While the estimates can be quite accurate and certain accounting procedures followed, the actual value of the customer can be curtailed by many different incidences throughout the life cycle of the relationship. A customer could relocate to a different region where your service offering is not available, or the customer could succumb to a tragic illness and cut short the relationship, and many, many other possibilities exist.

However, the LTV estimate can give a bigger picture across the organisation if talking in terms of customer segments and growth numbers, which is a difficult calculation also. If the company is calculating year-on-year growth of a set amount and fails for any reason to reach that, the knock-on effects of those calculations and LTVs is quite significant.

You cannot grow turnover without the customers spending and if you have not attracted the level of customers with the LTVs that you assumed, then you are very unlikely to reach your end result.
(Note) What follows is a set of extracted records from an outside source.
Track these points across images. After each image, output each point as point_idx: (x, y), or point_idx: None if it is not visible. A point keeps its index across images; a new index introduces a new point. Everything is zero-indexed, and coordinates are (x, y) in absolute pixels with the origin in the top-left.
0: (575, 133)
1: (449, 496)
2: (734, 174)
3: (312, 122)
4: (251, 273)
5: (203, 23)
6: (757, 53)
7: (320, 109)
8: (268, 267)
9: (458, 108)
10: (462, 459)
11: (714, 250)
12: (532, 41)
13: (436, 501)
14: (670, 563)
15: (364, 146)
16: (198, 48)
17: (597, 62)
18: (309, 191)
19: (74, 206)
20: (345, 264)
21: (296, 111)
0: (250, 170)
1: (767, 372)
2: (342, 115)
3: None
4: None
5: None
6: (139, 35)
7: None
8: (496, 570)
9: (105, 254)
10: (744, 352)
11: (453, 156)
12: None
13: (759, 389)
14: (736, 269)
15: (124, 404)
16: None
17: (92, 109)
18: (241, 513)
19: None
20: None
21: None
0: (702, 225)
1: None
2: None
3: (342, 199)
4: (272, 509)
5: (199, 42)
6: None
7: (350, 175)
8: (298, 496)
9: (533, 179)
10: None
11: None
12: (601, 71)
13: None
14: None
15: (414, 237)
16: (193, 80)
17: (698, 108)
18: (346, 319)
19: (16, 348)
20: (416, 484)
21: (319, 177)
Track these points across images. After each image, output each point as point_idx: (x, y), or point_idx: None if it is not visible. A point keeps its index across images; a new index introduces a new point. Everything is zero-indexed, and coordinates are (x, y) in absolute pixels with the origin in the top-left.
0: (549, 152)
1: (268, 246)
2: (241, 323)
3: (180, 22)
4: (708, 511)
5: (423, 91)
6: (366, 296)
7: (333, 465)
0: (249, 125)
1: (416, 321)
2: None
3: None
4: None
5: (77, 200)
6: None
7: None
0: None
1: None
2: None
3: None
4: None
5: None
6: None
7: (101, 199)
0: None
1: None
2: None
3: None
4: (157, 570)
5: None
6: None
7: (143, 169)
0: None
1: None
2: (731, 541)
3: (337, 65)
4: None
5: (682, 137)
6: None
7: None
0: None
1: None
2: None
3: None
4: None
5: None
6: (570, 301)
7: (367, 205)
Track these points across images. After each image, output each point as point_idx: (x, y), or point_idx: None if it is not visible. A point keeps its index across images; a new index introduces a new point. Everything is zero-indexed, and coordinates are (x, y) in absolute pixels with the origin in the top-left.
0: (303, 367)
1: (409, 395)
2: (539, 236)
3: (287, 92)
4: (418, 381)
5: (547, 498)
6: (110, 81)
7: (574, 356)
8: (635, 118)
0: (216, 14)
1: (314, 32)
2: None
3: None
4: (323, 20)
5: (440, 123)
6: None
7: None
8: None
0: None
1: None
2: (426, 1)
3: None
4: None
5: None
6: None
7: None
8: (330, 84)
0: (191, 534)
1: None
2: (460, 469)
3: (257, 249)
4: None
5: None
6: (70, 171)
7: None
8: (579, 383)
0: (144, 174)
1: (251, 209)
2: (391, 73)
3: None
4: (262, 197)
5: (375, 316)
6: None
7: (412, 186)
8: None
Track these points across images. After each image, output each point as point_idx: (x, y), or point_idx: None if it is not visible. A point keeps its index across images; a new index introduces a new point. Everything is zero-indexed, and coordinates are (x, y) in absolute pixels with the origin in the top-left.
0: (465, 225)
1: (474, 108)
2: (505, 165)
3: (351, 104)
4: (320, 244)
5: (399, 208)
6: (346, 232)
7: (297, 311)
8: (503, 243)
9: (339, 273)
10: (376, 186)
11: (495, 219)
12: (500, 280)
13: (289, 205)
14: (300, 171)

There are three factors on which to base your LTV calculation: historic trends, current figures or future potential. The difficulty with future potential is that it’s not backed up by any actual data and therefore tends to be viewed with a little more scepticism.


Figures based on current trends are often seen as having been ‘cherry-picked’. The idea of basing figures on current activity assumes that current activity has been exceptionally good. That leaves us with the historic data, and in many ways this is the safest and best-recognised way of assuming future LTVs.

If you have a group of customers who have behaved in a certain way upon which you are basing your LTV activity, then the chances are this will be accepted as potential for future behaviour, given that your service levels and performance levels remain the same.

Any improvement in service levels can impact on the LTV calculation over a sustained period.